[ASSIGNED TASK]:
Filter this material down to the lines that hold "Řepík", copying each one.

________

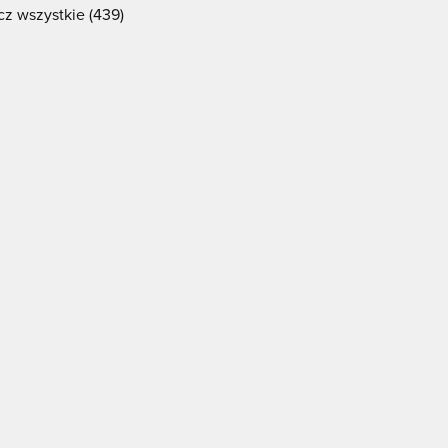
z wszystkie (439)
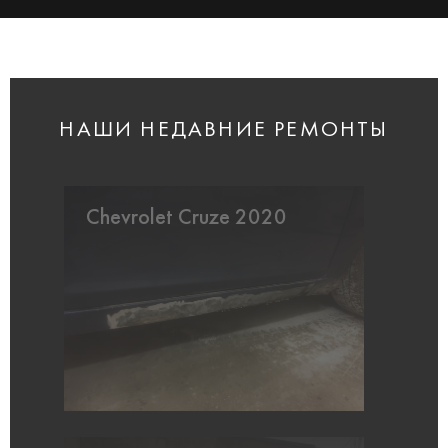
НАШИ НЕДАВНИЕ РЕМОНТЫ
Chevrolet Cruze 2020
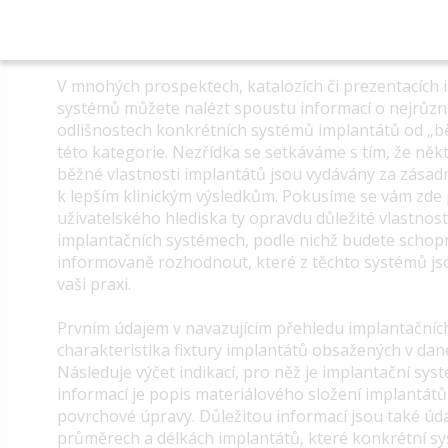
V mnohých prospektech, katalozích či prezentacích 
systémů můžete nalézt spoustu informací o nejrůzn
odlišnostech konkrétních systémů implantátů od „
této kategorie. Nezřídka se setkáváme s tím, že něk
běžné vlastnosti implantátů jsou vydávány za zásad
k lepším klinickým výsledkům. Pokusíme se vám zde 
uživatelského hlediska ty opravdu důležité vlastnost
implantačních systémech, podle nichž budete schop
informovaně rozhodnout, které z těchto systémů j
vaši praxi.
Prvním údajem v navazujícím přehledu implantačníc
charakteristika fixtury implantátů obsažených v da
Následuje výčet indikací, pro něž je implantační sys
informací je popis materiálového složení implantátů 
povrchové úpravy. Důležitou informací jsou také úd
průměrech a délkách implantátů, které konkrétní sy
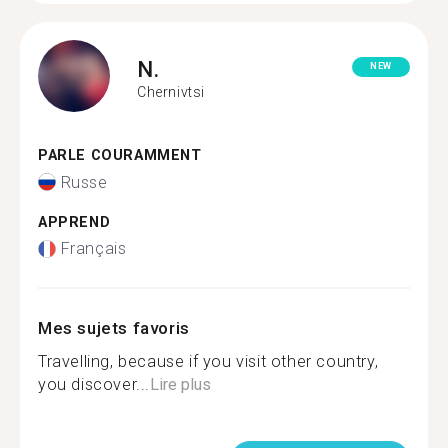
N.
NEW
Chernivtsi
PARLE COURAMMENT
Russe
APPREND
Français
Mes sujets favoris
Travelling, because if you visit other country,
you discover...
Lire plus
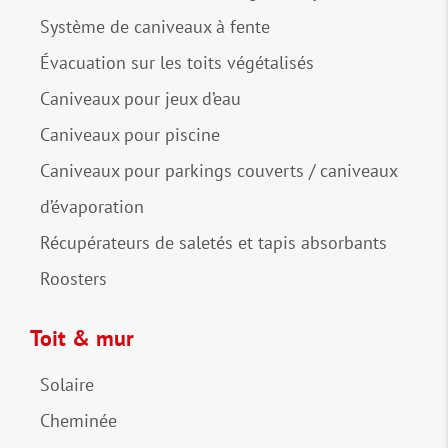
Système de caniveaux à fente
Évacuation sur les toits végétalisés
Caniveaux pour jeux d’eau
Caniveaux pour piscine
Caniveaux pour parkings couverts / caniveaux
d’évaporation
Récupérateurs de saletés et tapis absorbants
Roosters
Toit & mur
Solaire
Cheminée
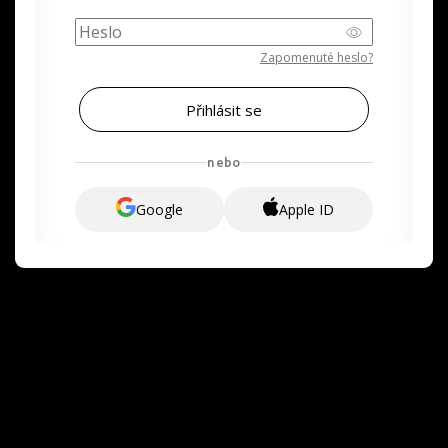
Zapomenuté heslo?
nebo
Google
Apple ID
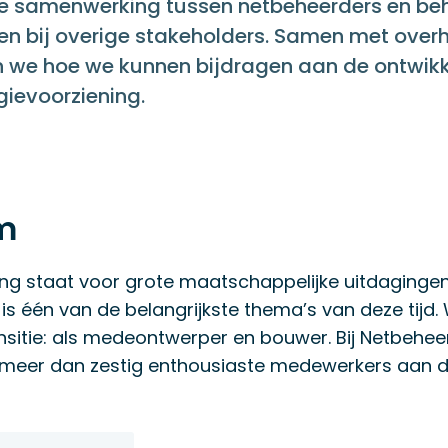
e samenwerking tussen netbeheerders en beh
k en bij overige stakeholders. Samen met overh
en we hoe we kunnen bijdragen aan de ontwikk
gievoorziening.
m
g staat voor grote maatschappelijke uitdagingen
 is één van de belangrijkste thema’s van deze tijd.
nsitie: als medeontwerper en bouwer. Bij Netbehe
meer dan zestig enthousiaste medewerkers aan 
.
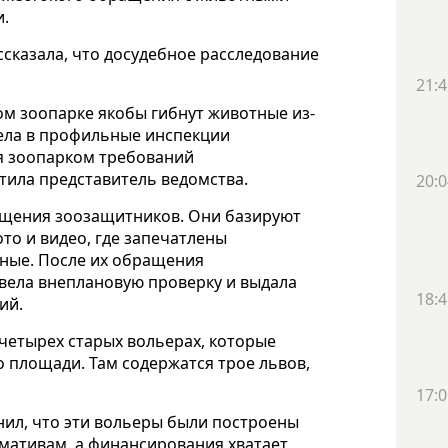
и.
сказала, что досудебное расследование
21:4
ом зоопарке якобы гибнут животные из-
дела в профильные инспекции
я зоопарком требований
тила представитель ведомства.
20:0
ащения зоозащитников. Они базируют
то и видео, где запечатлены
ные. После их обращения
вела внеплановую проверку и выдала
18:4
ий.
четырех старых вольерах, которые
 площади. Там содержатся трое львов,
17:0
нил, что эти вольеры были построены
рмативам, а финансирования хватает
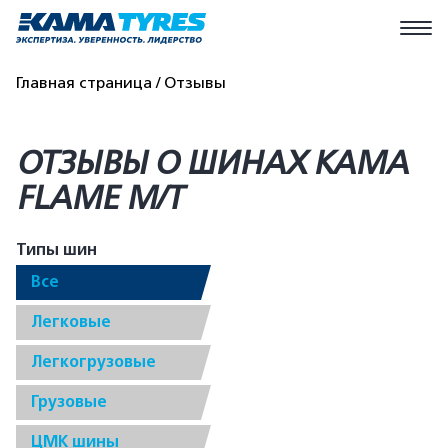
Главная страница
Отзывы
ОТЗЫВЫ О ШИНАХ КАМА
FLAME M/T
Типы шин
Все
Легковые
Легкогрузовые
Грузовые
ЦМК шины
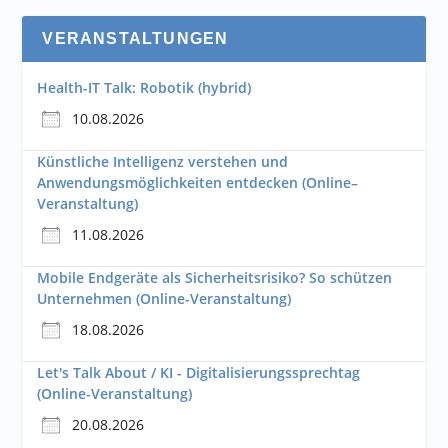
VERANSTALTUNGEN
Health-IT Talk: Robotik (hybrid)
10.08.2026
Künstliche Intelligenz verstehen und
Anwendungsmöglichkeiten entdecken (Online–
Veranstaltung)
11.08.2026
Mobile Endgeräte als Sicherheitsrisiko? So schützen
Unternehmen (Online-Veranstaltung)
18.08.2026
Let's Talk About / KI - Digitalisierungssprechtag
(Online-Veranstaltung)
20.08.2026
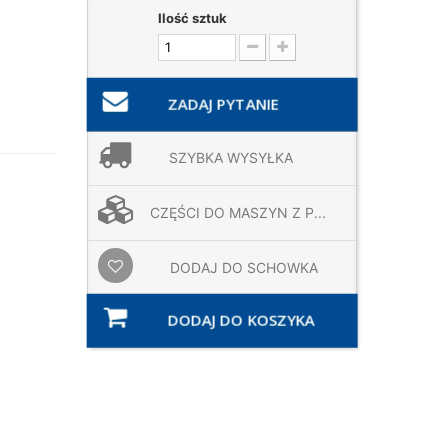
Ilość sztuk
ZADAJ PYTANIE
SZYBKA WYSYŁKA
CZĘŚCI DO MASZYN Z P...
DODAJ DO SCHOWKA
DODAJ DO KOSZYKA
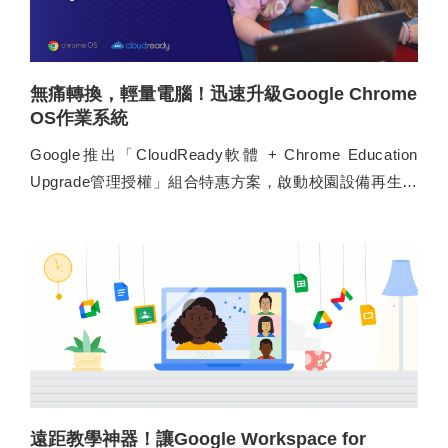
無痛轉換，輕量電腦！迅速升級Google Chrome
OS作業系統
Google推出「CloudReady軟體 + Chrome Education
Upgrade管理授權」組合特惠方案，啟動校園設備再生計
畫！
遠距教學神器！讓Google Workspace for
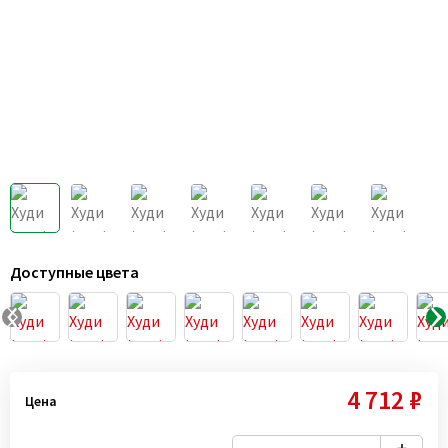
Доступные цвета
4 712 ₽
Цена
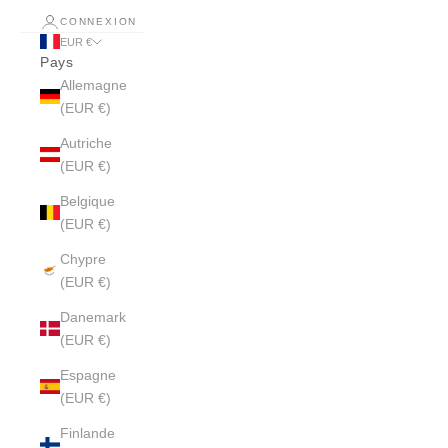
CONNEXION
EUR €
Pays
Allemagne
(EUR €)
Autriche
(EUR €)
Belgique
(EUR €)
Chypre
(EUR €)
Danemark
(EUR €)
Espagne
(EUR €)
Finlande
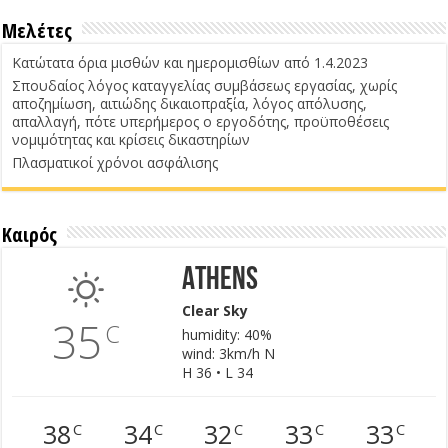
Μελέτες
Κατώτατα όρια μισθών και ημερομισθίων από 1.4.2023
Σπουδαίος λόγος καταγγελίας συμβάσεως εργασίας, χωρίς
αποζημίωση, αιτιώδης δικαιοπραξία, λόγος απόλυσης,
απαλλαγή, πότε υπερήμερος ο εργοδότης, προϋποθέσεις
νομιμότητας και κρίσεις δικαστηρίων
Πλασματικοί χρόνοι ασφάλισης
Καιρός
Athens
Clear Sky
35
C
humidity: 40%
wind: 3km/h N
H 36 • L 34
38
34
32
33
33
C
C
C
C
C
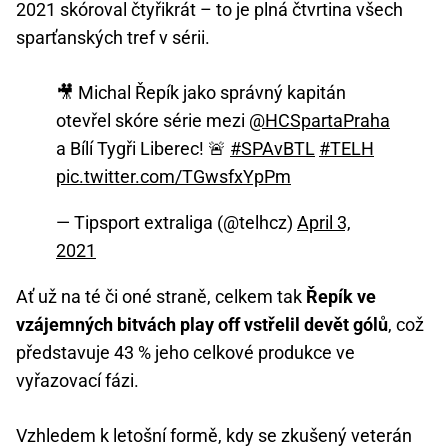
2021 skóroval čtyřikrát – to je plná čtvrtina všech
sparťanských tref v sérii.
🎥 Michal Řepík jako správný kapitán
otevřel skóre série mezi
@HCSpartaPraha
a Bílí Tygři Liberec! 🚨
#SPAvBTL
#TELH
pic.twitter.com/TGwsfxYpPm
— Tipsport extraliga (@telhcz)
April 3,
2021
Ať už na té či oné straně, celkem tak
Řepík ve
vzájemných bitvách play off vstřelil devět gólů
, což
představuje 43 % jeho celkové produkce ve
vyřazovací fázi.
Vzhledem k letošní formě, kdy se zkušený veterán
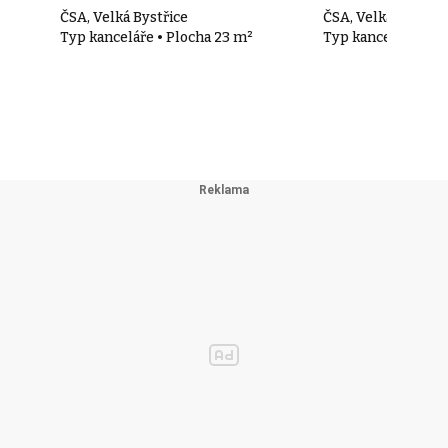
ČSA, Velká Bystřice
ČSA, Velká Bystřic
Typ kanceláře • Plocha 23 m²
Typ kanceláře • Pl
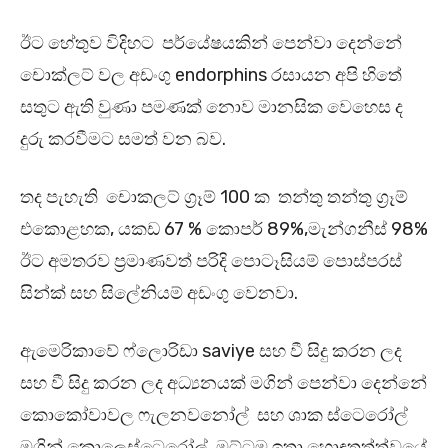
ඊට හේතුව විදිහට පර්යේෂයකින් පෙන්වා දෙන්නේ
චොක්ලට් වල අඩංගු endorphins රසායන අපි හිතේ
සතුට ඇති වුණා පමණක් නොව මානසික වෙහෙස ද
දුරු කරවීමට සමත් වන බව.
තද පැහැති චොකලට් ග්‍රෑම් 100 ක තන්තු තන්තු ග්‍රෑම්
එකොළහක, යකඩ 67 % කොපර් 89%,මැන්ගනීස් 98%
ඊට අමතරව ප්‍රමාණවත් පරිදි පොටෑසියම් පොස්පරස්
සින්ක් සහ සිලේනියම් අඩංගු වෙනවා.
ඇමෙරිකාවේ ෆ්ලොරිඩා saviye සහ වී සිදු කරන ලද
සහ වී සිදු කරන ලද අධ්‍යනයක් මගින් පෙන්වා දෙන්නේ
කොකෝවාවල ෆැලනවනෝල් සහ ශාක ස්ටෙරෝල්
මගින් කොලෙස්ටෙරෝල් මට්ටම ඉතා හොඳතත්ත්වයේ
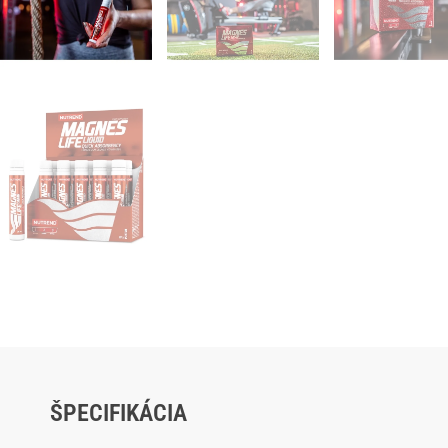
ŠPECIFIKÁCIA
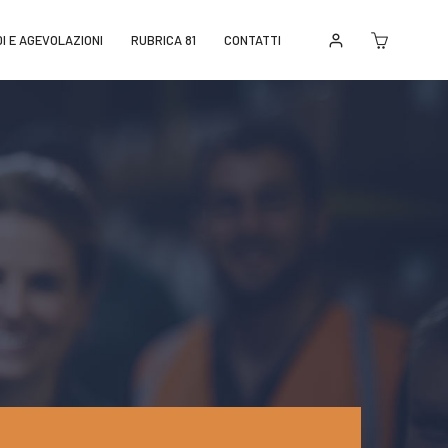
I E AGEVOLAZIONI
RUBRICA 81
CONTATTI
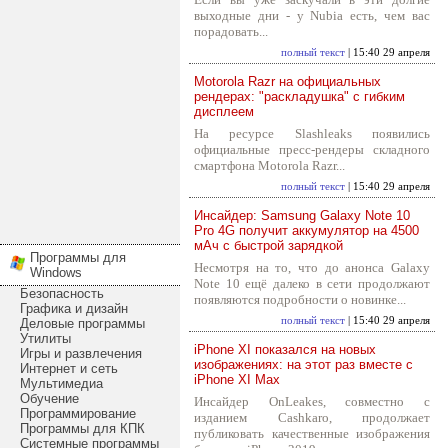
выходные дни - у Nubia есть, чем вас
порадовать...
полный текст
| 15:40 29 апреля
Motorola Razr на официальных
рендерах: "раскладушка" с гибким
дисплеем
На ресурсе Slashleaks появились
официальные пресс-рендеры складного
смартфона Motorola Razr...
полный текст
| 15:40 29 апреля
Инсайдер: Samsung Galaxy Note 10
Pro 4G получит аккумулятор на 4500
мАч с быстрой зарядкой
Программы для
Несмотря на то, что до анонса Galaxy
Windows
Note 10 ещё далеко в сети продолжают
Безопасность
появляются подробности о новинке...
Графика и дизайн
полный текст
| 15:40 29 апреля
Деловые программы
Утилиты
iPhone XI показался на новых
Игры и развлечения
изображениях: на этот раз вместе с
Интернет и сеть
iPhone XI Max
Мультимедиа
Обучение
Инсайдер OnLeakes, совместно с
Программирование
изданием Cashkaro, продолжает
Программы для КПК
публиковать качественные изображения
Системные программы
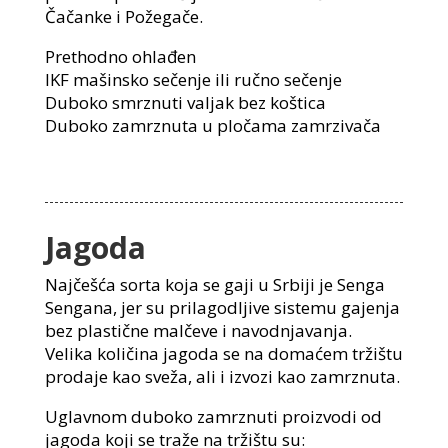
Čačanke i Požegače.
Prethodno ohlađen
IKF mašinsko sečenje ili ručno sečenje
Duboko smrznuti valjak bez koštica
Duboko zamrznuta u pločama zamrzivača
Jagoda
Najčešća sorta koja se gaji u Srbiji je Senga
Sengana, jer su prilagodljive sistemu gajenja
bez plastične malčeve i navodnjavanja.
Velika količina jagoda se na domaćem tržištu
prodaje kao sveža, ali i izvozi kao zamrznuta.
Uglavnom duboko zamrznuti proizvodi od
jagoda koji se traže na tržištu su:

________

[ANSWER TO THIS TASK]:
🎥 Michal Řepík jako správný kapitán
Řepík ve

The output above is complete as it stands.